Most of these changes phase in over several years, with the full force of the bill coming only by July 2029.

The New Foundation Formula

And then, of course, there’s the reconfigured method to pay for all this cost-saving centralization.

It starts with a base amount per student: $15,033 (to be adjusted for inflation).

Next, it adds in some weights for students who are:

  • From low-income families
  • English-language learners
  • Diagnosed with a disability (different weights for different disabilities)
  • In a small school
  • At a certain grade level (high-school students may get a higher weight than a kindergartner, for example)

It multiplies the weighted student count by the base amount to get the “Educational Opportunity Payment” that the district will receive from the state.

If a district wants to spend more than that, it can, but the spending is capped and subject to a higher, local rate (now called the “supplemental district spending tax”).

The New Funding Source

Prior to H. 454, the old town-by-town property tax rate is replaced by a single, statewide education property tax. The state sets a uniform property tax rate for all homestead and non-homestead properties. This rate will cover the cost of the “educational opportunity payments” made to every district. Towns will no longer set their own rates based on their school budgets; the state will do it based on the total costs dictated by the foundation formula.

The supplemental district spending tax mentioned above is separate, higher, and applies only to the extra spending (e.g., it’s not related to property). There’s also a hard cap on this supplemental spending, and if a district goes over, the state captures the excess and distributes it across the state.

It also includes protections for lower- and middle-income families, a slide-scale reduction in their taxable property value, helping to keep the taxes progressive.

There are a few other sources as well to help keep property taxes down: state sales tax, rooms & meal tax, the state lottery, etc.

In short, H. 454 moves Vermont from a patchwork of local tax rates to a single, statewide act of unity.

Time for the Editorial

I don’t have an issue with the new foundation formula or the new statewide funding source.

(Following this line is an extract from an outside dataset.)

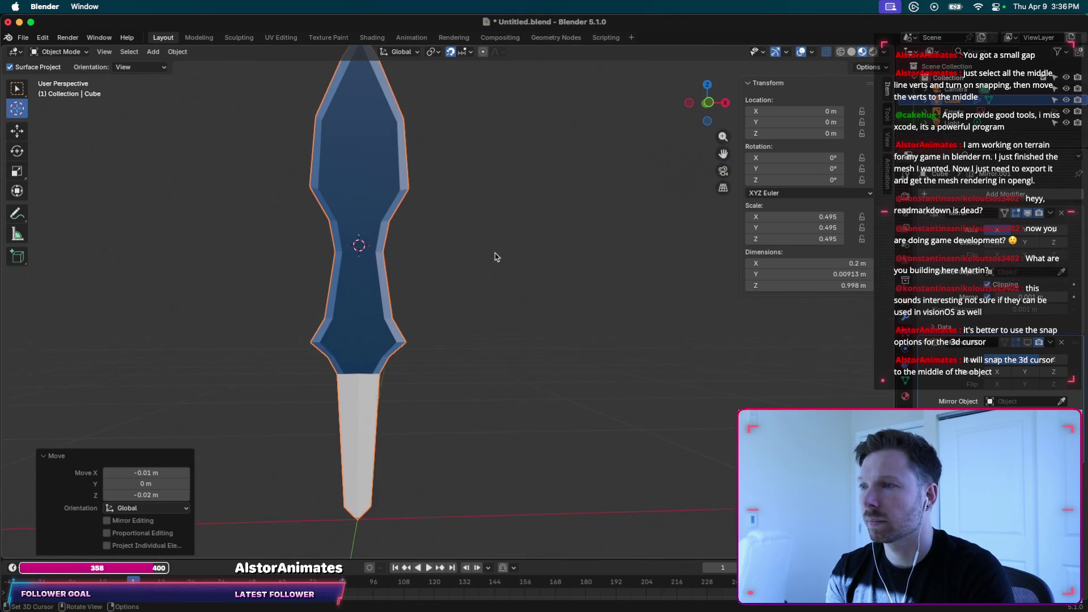
Return to the front view, orbit the sword edge-on and switch back to object selection.
{"action": "left_click", "coordinate": [707, 103]}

However, I do have a problem with nearly every lever of educational control being transferred to political technocrats and their appointed advisory committees. The introduction to the bill harkens back to the need for equity, but what Representative McCoy and others have done is translated “equity” into standardization.

Minimum class sizes, for example, ignore local conditions or unique educational philosophies (not to mention best practices), forcing rural and experimental schools, which have historically been small and nimble, to merge, close, or fundamentally change. The minimum class-size mandate is really a small school death warrant.

The bill also standardizes governance, finance, and data collection and reporting, backed up by tri-annual reviews and potential state intervention. School districts that don’t satisfy the state’s standards could face mandatory restructuring or even closure by the Agency of Education. Local residents voting at town meeting used control these features, but now state-appointed commissions hold the final say.

Those commissions, by the way, are loaded with state officials and institutional players. They don’t include teachers, parents, students, or grassroots community members. They include current and former politicians, governor-appointed bureaucrats, and interest-group lawyers.

The winners in this bill are state agencies, large districts, technocratic commissioners, and big contractors who will profit from new, centrally controlled construction and merger projects. The losers are small towns, rural communities, unique school programs, and anyone who thinks education should be democratically controlled and locally responsive.

The legislators can couch their bullying with progressive language about equity, but the system designed by this bill is cold, technocratic, and obsessed with scale and efficiency. It will result in closed schools, fired teachers, and rural kids getting on 90 minute bus rides that take them far from their neighborhoods and homes.

This is the point at which “Vermont” education ends.